*EXERCISES TO COMPLETE*.
A – According to the Colt exhibit commentary, in which states will the currently planned exhibit still be shown?
B – Reproduce the Colt exhibit commentary from "The currently planned" up to and including "and his guns.".
##### EXTRACTED TEXT #####
The funding challenge that forced the
cancellation of "Samuel Colt: Arms, Art and Invention"
at the Wadsworth Atheneum Museum of Art is a sobering reminder of
the politics of the Colt story.
I ran this gantlet myself 10 years
ago as a curator of the 1996 "Colt's Empire" exhibit at
the Atheneum. I recall vividly the burden of trying to raise money
for an exhibition that included - but was in no way primarily about
- guns, at the height of a national media frenzy about gun violence
in America.
I won't relay the gory details of the
backstairs mugging by a coterie of anti-gun zealots in Washington,
or some of the equally disturbing prejudices that we witnessed here
in the city the Colts made famous. But the ordeal taught me a valuable
lesson about the geopolitical realities of contemporary American
culture.
The currently planned exhibit, in the
works for three years, won't be staged in Hartford, but it still
will go on at museums in at least four states - Nebraska, Texas,
Oklahoma and Washington - where its emphasis on Colt's groundbreaking
firearms industry won't be so unwelcome.
In 1996, we had outstanding success
with our Northeast audience. But the exhibit (which I co-curated
with Karen Blanchfield) failed to appeal to the Southern and Western
heritage museums that want a show focused on Sam Colt and his guns.
##### DATA PROVIDED #####
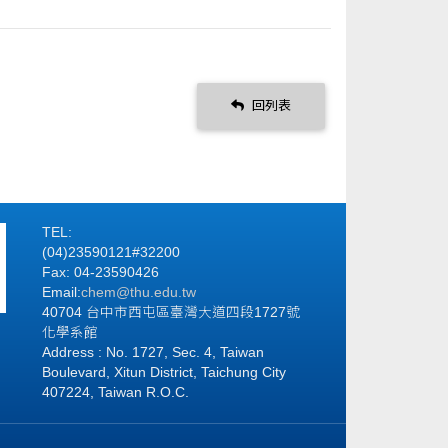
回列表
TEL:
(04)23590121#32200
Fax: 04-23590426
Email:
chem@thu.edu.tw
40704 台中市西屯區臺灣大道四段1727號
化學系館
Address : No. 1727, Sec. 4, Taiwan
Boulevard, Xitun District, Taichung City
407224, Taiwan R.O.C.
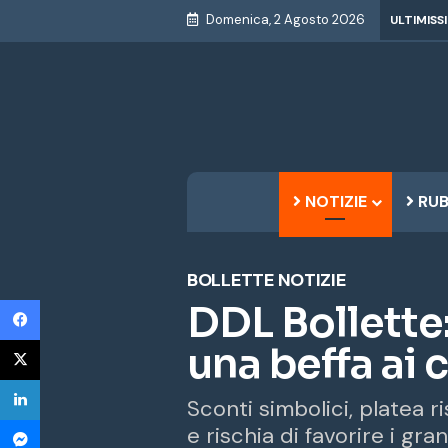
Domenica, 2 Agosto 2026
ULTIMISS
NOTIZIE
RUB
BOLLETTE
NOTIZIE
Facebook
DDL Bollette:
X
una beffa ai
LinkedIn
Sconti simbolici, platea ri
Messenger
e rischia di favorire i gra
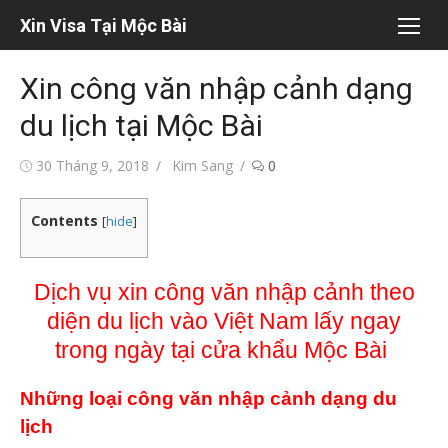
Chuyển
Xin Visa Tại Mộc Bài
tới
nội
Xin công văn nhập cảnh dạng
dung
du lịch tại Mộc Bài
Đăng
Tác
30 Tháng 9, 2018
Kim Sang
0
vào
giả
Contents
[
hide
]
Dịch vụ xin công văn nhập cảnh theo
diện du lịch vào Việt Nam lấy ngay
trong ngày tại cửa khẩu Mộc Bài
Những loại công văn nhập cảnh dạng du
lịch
#####
*ANSWER SECTION*.
A – Nebraska, Texas, Oklahoma and Washington.

B –
The currently planned exhibit, in the
works for three years, won't be staged in Hartford, but it still
will go on at museums in at least four states - Nebraska, Texas,
Oklahoma and Washington - where its emphasis on Colt's groundbreaking
firearms industry won't be so unwelcome.
In 1996, we had outstanding success
with our Northeast audience. But the exhibit (which I co-curated
with Karen Blanchfield) failed to appeal to the Southern and Western
heritage museums that want a show focused on Sam Colt and his guns.